- _Instructions to follow_
Below are the entries to work from; restate word for word the portion that opens with the line containing "City of Hope" and closes with the line containing "comprehensive care to", keeping both.

BEGIN Data provided

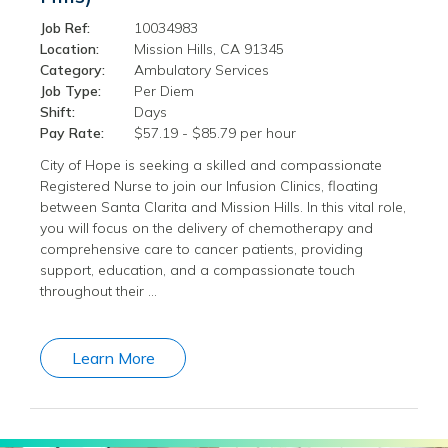
Job Ref:
10034983
Location:
Mission Hills, CA 91345
Category:
Ambulatory Services
Job Type:
Per Diem
Shift:
Days
Pay Rate:
$57.19 - $85.79 per hour
City of Hope is seeking a skilled and compassionate
Registered Nurse to join our Infusion Clinics, floating
between Santa Clarita and Mission Hills. In this vital role,
you will focus on the delivery of chemotherapy and
comprehensive care to cancer patients, providing
support, education, and a compassionate touch
throughout their …
Learn More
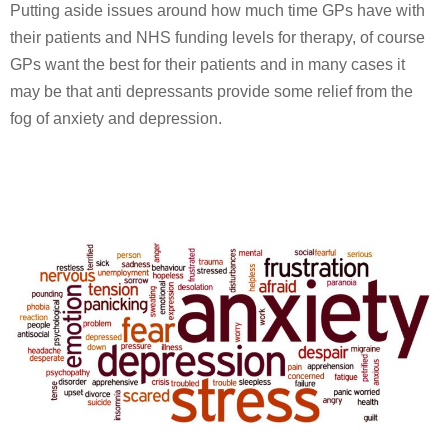
Putting aside issues around how much time GPs have with
their patients and NHS funding levels for therapy, of course
GPs want the best for their patients and in many cases it
may be that anti depressants provide some relief from the
fog of anxiety and depression.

END Data provided

- _Exercise response_
City of Hope is seeking a skilled and compassionate
Registered Nurse to join our Infusion Clinics, floating
between Santa Clarita and Mission Hills. In this vital role,
you will focus on the delivery of chemotherapy and
comprehensive care to cancer patients, providing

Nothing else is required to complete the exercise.